= Francesco Oddo =

Italian footballer and manager

Francesco Oddo (born 24 August 1946) is an Italian football manager and former player.

==Career==
Born in Trapani, Sicily, but resident of Città Sant'Angelo, Abruzzo, Oddo started his coaching career in 1988 with Giulianova of the Serie C2 league.

In 1990, he became head coach of Serie B club Avellino, successively managing several other teams from the same league such as Modena and Pescara.

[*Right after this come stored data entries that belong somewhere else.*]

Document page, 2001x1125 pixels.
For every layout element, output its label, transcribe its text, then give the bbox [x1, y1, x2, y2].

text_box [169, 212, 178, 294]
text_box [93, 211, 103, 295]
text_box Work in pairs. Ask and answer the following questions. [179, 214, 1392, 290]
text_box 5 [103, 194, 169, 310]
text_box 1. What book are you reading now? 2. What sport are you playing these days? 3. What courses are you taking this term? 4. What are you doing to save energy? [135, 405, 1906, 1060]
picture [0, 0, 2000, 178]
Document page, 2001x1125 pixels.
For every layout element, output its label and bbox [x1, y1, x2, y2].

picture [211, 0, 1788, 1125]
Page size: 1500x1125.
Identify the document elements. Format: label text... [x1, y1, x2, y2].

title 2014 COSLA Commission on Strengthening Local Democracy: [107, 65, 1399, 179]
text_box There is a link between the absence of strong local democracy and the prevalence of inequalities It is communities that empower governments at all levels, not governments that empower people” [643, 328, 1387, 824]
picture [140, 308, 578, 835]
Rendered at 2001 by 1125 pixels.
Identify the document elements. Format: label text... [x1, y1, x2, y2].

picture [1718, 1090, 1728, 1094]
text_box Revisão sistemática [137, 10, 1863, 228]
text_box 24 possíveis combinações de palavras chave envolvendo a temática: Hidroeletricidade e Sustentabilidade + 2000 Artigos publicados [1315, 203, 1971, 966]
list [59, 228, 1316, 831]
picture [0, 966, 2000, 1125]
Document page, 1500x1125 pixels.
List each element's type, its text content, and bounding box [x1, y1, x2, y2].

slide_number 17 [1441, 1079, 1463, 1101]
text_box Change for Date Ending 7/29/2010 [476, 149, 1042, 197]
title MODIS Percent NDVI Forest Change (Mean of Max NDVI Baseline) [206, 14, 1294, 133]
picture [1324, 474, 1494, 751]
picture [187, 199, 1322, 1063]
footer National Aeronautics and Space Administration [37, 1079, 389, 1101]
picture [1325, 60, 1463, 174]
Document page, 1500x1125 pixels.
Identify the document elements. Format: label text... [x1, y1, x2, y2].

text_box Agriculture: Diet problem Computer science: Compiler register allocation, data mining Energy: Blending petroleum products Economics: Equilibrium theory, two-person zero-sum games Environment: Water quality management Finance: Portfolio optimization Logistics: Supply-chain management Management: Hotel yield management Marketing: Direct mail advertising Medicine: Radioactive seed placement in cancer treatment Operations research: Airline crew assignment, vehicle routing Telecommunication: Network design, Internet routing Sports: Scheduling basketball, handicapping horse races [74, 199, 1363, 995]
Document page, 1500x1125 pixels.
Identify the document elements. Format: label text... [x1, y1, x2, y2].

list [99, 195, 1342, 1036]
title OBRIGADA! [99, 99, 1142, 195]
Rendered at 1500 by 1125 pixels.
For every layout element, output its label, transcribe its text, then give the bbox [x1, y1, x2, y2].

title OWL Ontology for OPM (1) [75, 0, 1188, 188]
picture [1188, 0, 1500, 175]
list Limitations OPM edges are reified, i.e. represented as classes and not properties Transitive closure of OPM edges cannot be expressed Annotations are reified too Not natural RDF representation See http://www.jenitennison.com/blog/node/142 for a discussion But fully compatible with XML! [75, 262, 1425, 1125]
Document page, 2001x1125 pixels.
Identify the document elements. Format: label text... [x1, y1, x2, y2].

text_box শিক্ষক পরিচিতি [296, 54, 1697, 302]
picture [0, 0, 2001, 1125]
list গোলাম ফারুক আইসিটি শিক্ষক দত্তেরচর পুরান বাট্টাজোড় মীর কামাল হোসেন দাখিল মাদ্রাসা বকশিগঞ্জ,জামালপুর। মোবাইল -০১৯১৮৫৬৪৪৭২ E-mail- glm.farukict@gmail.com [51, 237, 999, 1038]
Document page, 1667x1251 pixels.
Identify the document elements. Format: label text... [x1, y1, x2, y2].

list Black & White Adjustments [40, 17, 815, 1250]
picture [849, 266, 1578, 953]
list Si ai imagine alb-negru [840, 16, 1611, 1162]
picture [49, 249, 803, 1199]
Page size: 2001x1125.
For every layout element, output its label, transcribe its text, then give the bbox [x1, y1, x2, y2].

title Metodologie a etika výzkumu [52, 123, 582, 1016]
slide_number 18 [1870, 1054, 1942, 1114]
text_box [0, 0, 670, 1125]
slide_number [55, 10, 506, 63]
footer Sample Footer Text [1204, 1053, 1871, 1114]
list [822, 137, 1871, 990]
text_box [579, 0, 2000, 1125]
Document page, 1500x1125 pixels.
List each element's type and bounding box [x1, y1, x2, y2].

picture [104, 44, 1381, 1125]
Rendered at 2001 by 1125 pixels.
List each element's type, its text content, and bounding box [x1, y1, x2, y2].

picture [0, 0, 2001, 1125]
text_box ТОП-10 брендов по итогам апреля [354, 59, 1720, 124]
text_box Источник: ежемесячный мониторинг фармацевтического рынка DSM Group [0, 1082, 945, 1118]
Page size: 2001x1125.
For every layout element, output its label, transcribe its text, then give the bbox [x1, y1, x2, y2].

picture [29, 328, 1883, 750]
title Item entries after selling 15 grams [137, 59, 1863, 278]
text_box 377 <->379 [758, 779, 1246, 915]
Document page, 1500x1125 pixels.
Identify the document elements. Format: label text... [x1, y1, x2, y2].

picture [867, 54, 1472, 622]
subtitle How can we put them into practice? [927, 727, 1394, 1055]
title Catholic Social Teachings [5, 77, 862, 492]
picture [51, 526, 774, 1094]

Oddo made his debut in a Serie A coaching position during the 1995–96 season, with Reggiana, ending the season with an unfortunate relegation. He then had two other Serie A stints as head coach at Salernitana, where he took over the last eight matches of the season from Delio Rossi in 1999, and Venezia. As of May 1999, Salernitana had a streak of five clean sheets in a row under Oddo. As of April 2000, Venezia had a streak of four unbeaten matches, also under Oddo.

He later also coached Messina during the 2002–03 Serie B season.

==Personal life==
Francesco is the father of the former S.S. Lazio, A.C. Milan, Bayern Munich, and Italy right-back Massimo Oddo, who had a successful career both at club and international level, winning the 2006 FIFA World Cup and the 2006–07 UEFA Champions League, among other titles.